Recopiez, sans rien changer, le passage du texte ci-dessous sur l'exploitation illégale de l'or en RDC qui commence par les mots « Les entreprises chinoises » et se termine par « l’exploitation minière illicite. ».

*TEXTE À LIRE*.

'''

Selon les chercheurs de l’IFRI Justin Mwetaminwa et Thierry Vircoulon, les autorités de la RDC, dont l’armée, coopèrent avec six entreprises chinoises pour exploiter illégalement les mines d’or.

Ils écrivent : « Ces opérations minières incontrôlées s’accompagnent d’une militarisation des sites miniers, qui se traduit souvent par des violences contre les civils. »

« Ces dernières années, la RDC s’est engagée à mettre en place des procédures de certification administrative, sociale et environnementale pour les activités minières. »

« Cependant, le contrôle du secteur minier par un partenariat prédateur entre des intérêts étrangers et certaines élites locales et nationales rend illusoire toute tentative d’améliorer la gouvernance minière. »

« Malgré la mobilisation des communautés locales et l’interdiction des activités des compagnies minières chinoises dans cette zone, elles continuent à exploiter les mines. »

Les entreprises chinoises – ainsi que le gouvernement de la RDC – n’ont pas répondu aux demandes de commentaire formulées par Epoch Times.

Selon M. Rademeyer, le maintien de l’ordre réactif pratiqué par la plupart des polices africaines, lorsqu’elles ne sont pas elles‑mêmes impliquées dans le crime, « ne permettra jamais d’endiguer » l’exploitation minière illicite.

« La police déploie des forces spéciales et des équipes d’intervention tactique. Tout cela est très bien, mais aussi trop tard. Ce qui est nécessaire, ce sont des enquêtes ciblées, fondées sur le renseignement, et une stratégie très claire pour lutter contre le crime organisé. »

'''

*LISTE DES DONNÉES*.
'''

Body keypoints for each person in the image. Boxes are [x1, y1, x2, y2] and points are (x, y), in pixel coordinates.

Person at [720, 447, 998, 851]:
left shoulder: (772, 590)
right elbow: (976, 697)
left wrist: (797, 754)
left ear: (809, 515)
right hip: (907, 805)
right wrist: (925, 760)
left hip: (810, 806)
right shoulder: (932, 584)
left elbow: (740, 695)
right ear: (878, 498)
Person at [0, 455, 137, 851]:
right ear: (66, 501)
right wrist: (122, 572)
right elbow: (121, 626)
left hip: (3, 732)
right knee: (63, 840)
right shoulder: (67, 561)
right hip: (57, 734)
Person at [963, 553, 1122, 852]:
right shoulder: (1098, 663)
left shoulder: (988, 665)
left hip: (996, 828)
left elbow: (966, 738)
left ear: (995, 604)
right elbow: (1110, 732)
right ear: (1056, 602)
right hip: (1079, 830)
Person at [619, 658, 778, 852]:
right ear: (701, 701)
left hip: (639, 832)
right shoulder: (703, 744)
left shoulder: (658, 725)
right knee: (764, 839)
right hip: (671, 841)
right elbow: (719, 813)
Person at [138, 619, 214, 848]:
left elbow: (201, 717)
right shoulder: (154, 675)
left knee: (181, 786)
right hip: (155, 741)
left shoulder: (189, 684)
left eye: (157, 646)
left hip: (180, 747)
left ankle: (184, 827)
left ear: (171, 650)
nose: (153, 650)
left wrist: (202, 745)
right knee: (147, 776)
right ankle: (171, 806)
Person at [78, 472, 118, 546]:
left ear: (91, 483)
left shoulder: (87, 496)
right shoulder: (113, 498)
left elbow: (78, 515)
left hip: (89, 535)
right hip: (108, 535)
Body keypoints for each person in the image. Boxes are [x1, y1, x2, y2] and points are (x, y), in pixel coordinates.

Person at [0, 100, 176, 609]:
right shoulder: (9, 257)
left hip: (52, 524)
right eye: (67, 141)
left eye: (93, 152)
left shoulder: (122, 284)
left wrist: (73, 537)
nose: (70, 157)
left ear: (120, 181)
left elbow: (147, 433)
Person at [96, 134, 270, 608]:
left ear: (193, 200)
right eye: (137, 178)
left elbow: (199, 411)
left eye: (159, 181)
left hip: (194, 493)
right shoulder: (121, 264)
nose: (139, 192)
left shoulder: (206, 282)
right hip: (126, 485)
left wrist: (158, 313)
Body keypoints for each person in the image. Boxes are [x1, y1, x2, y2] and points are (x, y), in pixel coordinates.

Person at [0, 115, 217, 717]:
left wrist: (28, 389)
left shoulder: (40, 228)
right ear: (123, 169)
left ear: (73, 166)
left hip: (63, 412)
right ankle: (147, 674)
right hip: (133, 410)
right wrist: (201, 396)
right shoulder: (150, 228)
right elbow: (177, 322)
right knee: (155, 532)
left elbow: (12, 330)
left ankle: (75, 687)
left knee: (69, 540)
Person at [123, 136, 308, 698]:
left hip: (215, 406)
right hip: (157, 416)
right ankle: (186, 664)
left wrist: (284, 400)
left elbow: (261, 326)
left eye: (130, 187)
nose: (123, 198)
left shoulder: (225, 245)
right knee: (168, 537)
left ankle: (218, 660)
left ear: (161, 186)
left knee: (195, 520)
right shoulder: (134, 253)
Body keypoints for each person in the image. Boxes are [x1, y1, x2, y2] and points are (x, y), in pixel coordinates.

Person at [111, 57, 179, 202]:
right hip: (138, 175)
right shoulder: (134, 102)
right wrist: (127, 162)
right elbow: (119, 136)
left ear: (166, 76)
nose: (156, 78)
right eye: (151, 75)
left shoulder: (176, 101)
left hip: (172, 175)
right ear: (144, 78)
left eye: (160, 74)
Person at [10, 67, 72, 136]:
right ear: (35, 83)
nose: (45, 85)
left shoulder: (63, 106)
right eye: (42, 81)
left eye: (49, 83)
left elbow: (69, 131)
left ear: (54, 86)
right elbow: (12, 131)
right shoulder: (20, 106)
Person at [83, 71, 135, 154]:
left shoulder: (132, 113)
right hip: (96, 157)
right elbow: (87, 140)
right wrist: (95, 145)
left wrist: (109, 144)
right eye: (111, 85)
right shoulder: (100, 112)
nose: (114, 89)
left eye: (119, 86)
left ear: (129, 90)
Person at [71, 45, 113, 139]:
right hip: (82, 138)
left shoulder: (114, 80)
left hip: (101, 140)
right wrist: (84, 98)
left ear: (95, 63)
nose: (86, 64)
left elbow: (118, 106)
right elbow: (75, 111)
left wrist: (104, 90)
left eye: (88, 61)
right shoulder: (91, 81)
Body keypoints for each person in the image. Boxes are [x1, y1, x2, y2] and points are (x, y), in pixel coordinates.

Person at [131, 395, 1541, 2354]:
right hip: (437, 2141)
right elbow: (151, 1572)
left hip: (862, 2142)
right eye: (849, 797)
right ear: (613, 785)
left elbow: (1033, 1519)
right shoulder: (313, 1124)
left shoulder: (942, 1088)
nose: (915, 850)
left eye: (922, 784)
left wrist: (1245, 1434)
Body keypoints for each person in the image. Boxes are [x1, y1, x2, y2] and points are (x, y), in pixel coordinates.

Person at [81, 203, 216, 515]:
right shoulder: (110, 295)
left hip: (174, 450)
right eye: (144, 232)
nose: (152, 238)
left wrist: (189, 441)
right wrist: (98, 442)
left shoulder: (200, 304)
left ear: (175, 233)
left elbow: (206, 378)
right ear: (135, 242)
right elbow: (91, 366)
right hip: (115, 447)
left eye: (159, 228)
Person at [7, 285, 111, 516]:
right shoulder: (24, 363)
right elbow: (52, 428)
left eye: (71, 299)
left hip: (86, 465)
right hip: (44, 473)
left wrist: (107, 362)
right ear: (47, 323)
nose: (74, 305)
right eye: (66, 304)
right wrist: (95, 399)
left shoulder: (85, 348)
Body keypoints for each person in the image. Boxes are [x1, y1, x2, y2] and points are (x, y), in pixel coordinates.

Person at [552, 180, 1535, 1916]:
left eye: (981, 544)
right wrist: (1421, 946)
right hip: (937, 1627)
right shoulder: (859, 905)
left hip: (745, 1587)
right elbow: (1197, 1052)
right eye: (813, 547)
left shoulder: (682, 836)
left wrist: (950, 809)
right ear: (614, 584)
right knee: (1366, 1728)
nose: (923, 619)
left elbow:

'''

*EXERCICE TERMINÉ*.
Les entreprises chinoises – ainsi que le gouvernement de la RDC – n’ont pas répondu aux demandes de commentaire formulées par Epoch Times.

Selon M. Rademeyer, le maintien de l’ordre réactif pratiqué par la plupart des polices africaines, lorsqu’elles ne sont pas elles‑mêmes impliquées dans le crime, « ne permettra jamais d’endiguer » l’exploitation minière illicite.